Optimal cluster settings for Modin dataset creation

  • Medium: It contributes to significant difficulty to complete my task, but I can work around it.

I have list of parquet files which occupies about 8GB in memory when loaded with pandas on a single machine. I am trying to load these on to a ray cluster to create a modin dataframe from the ray dataset.
Ray cluster settings : workers=6, cpu=3, ram=9, head_cpu=0, head_ram=2, conda_env='conda_env_temp', head_type='local', head_env={}, worker_env={}

I am able to create a ray dataset using the following function.

ds = ray.data.read_parquet( )

But the cluster throws OOM error when in try to create a modin dataframe from the above ray dataset using the modin_frame = ds.to_modin().
The reason for creating a modin dataframe is to leverage the pandas API for some feature transformation task.

I do understand that modin dataframe is created by combining distributed pandas dataframes. In that case, what are the optimal node memory, CPU and number of nodes settings so that I am able to avoid OOM error?

1 Like

Hi @krishnavyas, thank you for posting this question!

It should be noted that ray.data.read_parquet() is semi-lazy; it will only read the first Parquet file eagerly, while the reading of the rest of the Parquet files is deferred until they are needed. ds.to_modin() triggers the reading of the rest of the files as Arrow Tables, converts each Arrow Table block to a Pandas DataFrame, and then hands those over to Modin.

Another thing to note is that, for a Ray cluster with 9 GB of total memory, 30% of that memory is going to be allocated to Ray’s shared memory object store, so you will have ~3 GB available for the shared memory object store, and ~6 GB available for the worker heap. What I’m guessing is happening is that the data fits in Ray’s shared memory object store right after reading from disk since it’s in a more compact Arrow Table format (or the object store data is being transparently spilled to and restored from disk), but when ds.to_modin() converts those object store Arrow Tables to worker heap Pandas DataFrames, all ~6 GB of the available worker heap is exhausted and the cluster OOMs.

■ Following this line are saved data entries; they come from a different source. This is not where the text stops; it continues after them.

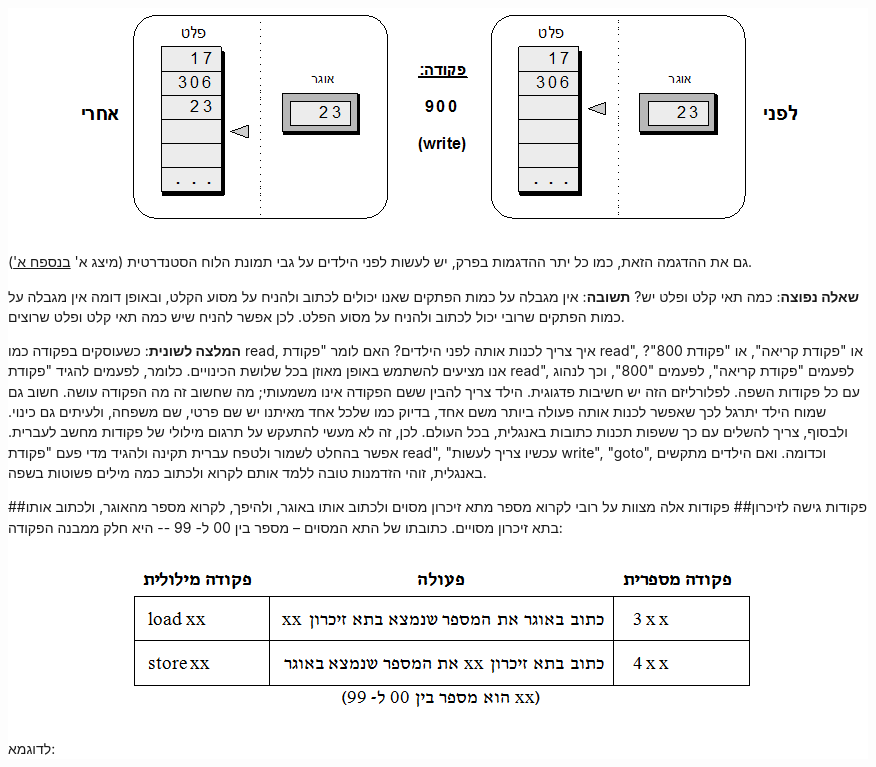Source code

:<div id="container" align="center">
<img class="img-responsive" src="basic-hardware-software/img04.png" />
<br>
</div>

גם את ההדגמה הזאת, כמו כל יתר ההדגמות בפרק, יש לעשות לפני הילדים על גבי תמונת הלוח הסטנדרטית (מיצג א' [בנספח א'](basic-hardware-software/appendix-a.html "")).

**שאלה נפוצה**: כמה תאי קלט ופלט יש?
**תשובה**: אין מגבלה על כמות הפתקים שאנו יכולים לכתוב ולהניח על מסוע הקלט, ובאופן דומה אין מגבלה על כמות הפתקים שרובי יכול לכתוב ולהניח על מסוע הפלט. לכן אפשר להניח שיש כמה תאי קלט ופלט שרוצים.

**המלצה לשונית**: כשעוסקים בפקודה כמו read, איך צריך לכנות אותה לפני הילדים? האם לומר "פקודת read", או "פקודת קריאה", או "פקודת 800"?  אנו מציעים להשתמש באופן מאוזן בכל שלושת הכינויים. כלומר, לפעמים להגיד "פקודת read", לפעמים "פקודת קריאה", לפעמים "800", וכך לנהוג עם כל פקודות השפה. לפלורליזם הזה יש חשיבות פדגוגית. הילד צריך להבין ששם הפקודה אינו משמעותי; מה שחשוב זה מה הפקודה עושה. חשוב גם שמוח הילד יתרגל לכך שאפשר לכנות אותה פעולה ביותר משם אחד, בדיוק כמו שלכל אחד מאיתנו יש שם פרטי, שם משפחה, ולעיתים גם כינוי. ולבסוף, צריך להשלים עם כך ששפות תכנות כתובות באנגלית, בכל העולם. לכן, זה לא מעשי להתעקש על תרגום מילולי של פקודות מחשב לעברית. אפשר בהחלט לשמור ולטפח עברית תקינה ולהגיד מדי פעם "פקודת read", "עכשיו צריך לעשות write", "goto", וכדומה. ואם הילדים מתקשים באנגלית, זוהי הזדמנות טובה ללמד אותם לקרוא ולכתוב כמה מילים פשוטות בשפה.

##פקודות גישה לזיכרון##
פקודות אלה מצוות על רובי לקרוא מספר מתא זיכרון מסוים ולכתוב אותו באוגר, ולהיפך, לקרוא מספר מהאוגר, ולכתוב אותו בתא זיכרון מסויים. כתובתו של התא המסוים – מספר בין 00 ל- 99 --  היא חלק ממבנה הפקודה:

<div id="container" align="center">
<img class="img-responsive" src="basic-hardware-software/img05.png" />
<br>
</div>

לדוגמא:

Some steps to determine how large your data is in memory:

  1. Check to see how large a single file is in memory right after reading (in Arrow Table format): ray.data.read_parquet(files[0]).fully_executed().size_bytes()
  2. Check to see how large all files are in memory right after reading: ray.data.read_parquet(files).fully_executed().size_bytes()
  3. Check to see how large a single file is in memory after converting it to a Pandas DataFrame: ray.data.read_parquet(files[0]).map_batches(lambda df: df, batch_size=None, batch_format="pandas").size_bytes() or pd.read_parquet(files[0]).memory_usage(deep=True)
  4. Check to see how large all files are in memory after converting to a Pandas DataFrame, by doing (3) for one file at a time.

With this data in hand, you’ll need to ensure that your object store and worker heap are both large enough to hold the Pandas DataFrame representation of your dataset; assuming that at least one of your Modin transformations doesn’t reduce the size of your data (e.g. at least one transformation is not an aggregation), you’ll need room in the object store for both input DataFrames and output DataFrames, so you’ll actually need an object store that’s at least 2-3 times the size of your dataset in the DataFrame representation.

In your case, if your dataset is 8 GB in the DataFrame representation, then you’ll need at least 16 GB of object store to be safe, which at a 30% allocation would mean you’d need ~50 GB of aggregate RAM in your Ray cluster.

1 Like